Mas há entraves para o impacto esperado pelo governo. O primeiro é que Bolsonaro, desde os tempos de deputado federal, critica o programa Bolsa Família dizendo que seria uma maneira de comprar votos, os "eleitores de cabresto do PT", como declarou na Câmara mais de uma vez. Na pré-campanha presidencial em 2017, em Barretos (SP), disse que "para ser candidato a presidente tem de falar que vai ampliar o Bolsa Família, então vote em outro candidato. Não vou partir para demagogia e agradar quem quer que seja para buscar voto." Quando se tornou candidato de fato, em 2018, amenizou o discurso e garantiu não acabar com o Bolsa Família.

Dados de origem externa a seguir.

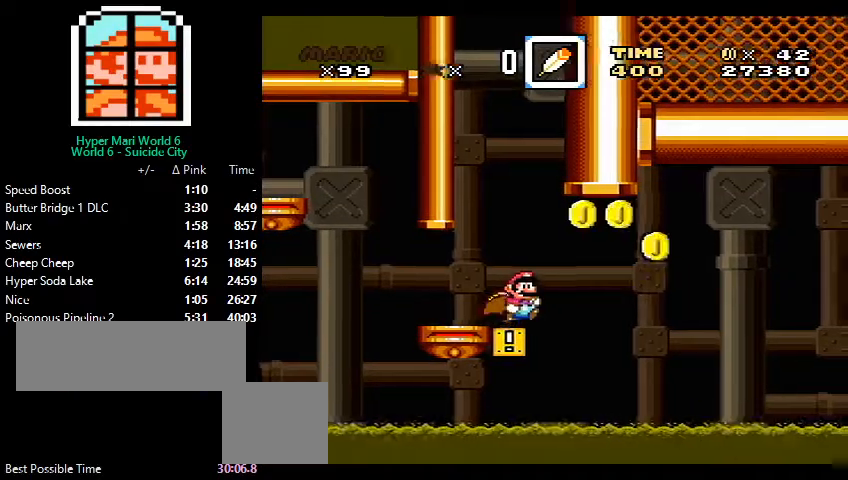
{"buttons": ["B", "Y", "DPAD_RIGHT"], "events": []}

Ocupando o Palácio do Planalto, ele resistiu ao auxílio emergencial na pandemia. A Câmara aprovou o benefício de R$ 600 e isso impactou positivamente na aprovação do governo, em 2020. Porém, com o comportamento negacionista e negligente do presidente, a população passou a perceber que as decisões com reflexo positivo não necessariamente estão coladas à imagem de Bolsonaro. É o que tem acontecido com o aumento da vacinação, por exemplo. A expectativa de melhora tem se descolado do presidente.

A mudança de nome de um programa exitoso e consolidado como é o Bolsa Família pode ser outro problema para o governo. Há um custo em mudar a nomenclatura do programa social, ligá-lo ao presidente e fomentar a confiança da população de que não será uma medida pontual e incerta. Pode funcionar, porque a vulnerabilidade a que milhões de brasileiros estão submetidos é muito grande. O recurso fará diferença real na vida de muita gente. Mas há um risco.

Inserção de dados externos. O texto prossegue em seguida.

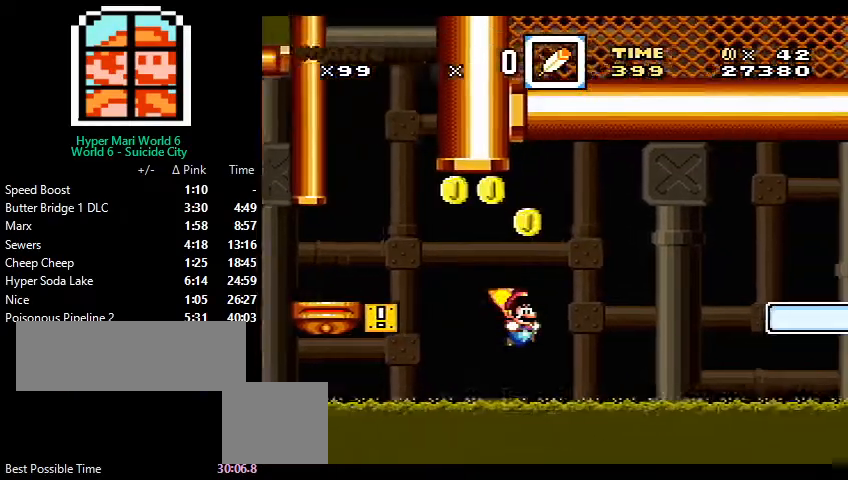
{"buttons": ["B", "Y", "DPAD_RIGHT"], "events": [[367, "B", "up"], [467, "B", "down"]]}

Por fim, existe um entrave econômico. Guedes não tem aptidão para políticas públicas sociais. Também não tem de onde tirar os recursos se não fizer um malabarismo fiscal. Sua ideia é usar o dinheiro dos precatórios por meio de uma PEC, que criaria um fundo fora do teto de gastos. É o mesmo que rolar a dívida do governo para ser paga mais adiante, um calote que prejudica estados e municípios. Não é estrutural e não é recomendável, como registrou a Instituição Fiscal Independente, do Senado Federal, ao dizer que precatórios seriam gastos previsíveis que não justificariam a manobra fiscal.

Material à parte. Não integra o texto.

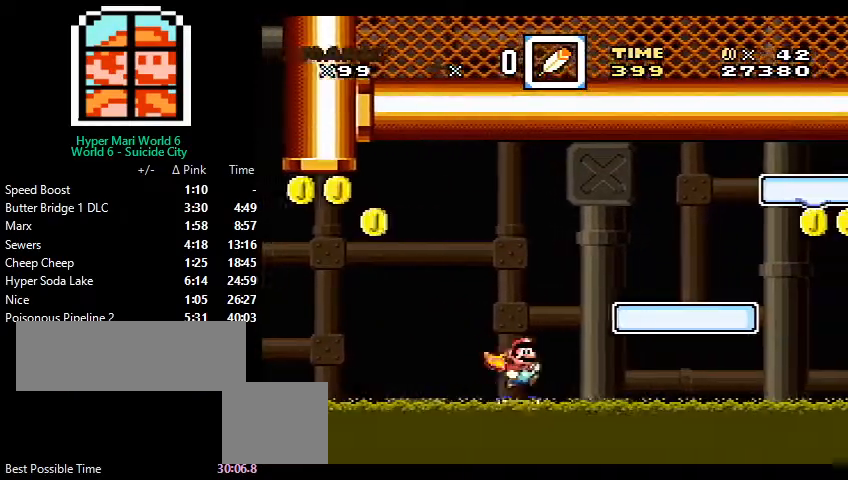
{"buttons": ["Y", "DPAD_RIGHT"], "events": [[133, "B", "up"]]}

Outra parte sairia da privatização, ou seja, um tiro único. Quando terminar o recurso, acabou a fonte. A terceira composição viria dos dividendos de estatais como a Petrobras, que teve lucro de R$ 42,85 bilhões no terceiro bimestre. Mas para isso foi preciso manter o valor do combustível alto, o que aumentou a inflação e se refletiu nos preços dos alimentos. Um ciclo que diminui o poder de compra do dinheiro do Bolsa Família.

Nada disso é fonte permanente. Assim, o governo não resolve o problema, tapa o buraco com material de qualidade ruim. Atua de forma conjuntural, visando as eleições. O "Auxílio Brasil" é, na verdade, seu auxílio eleição.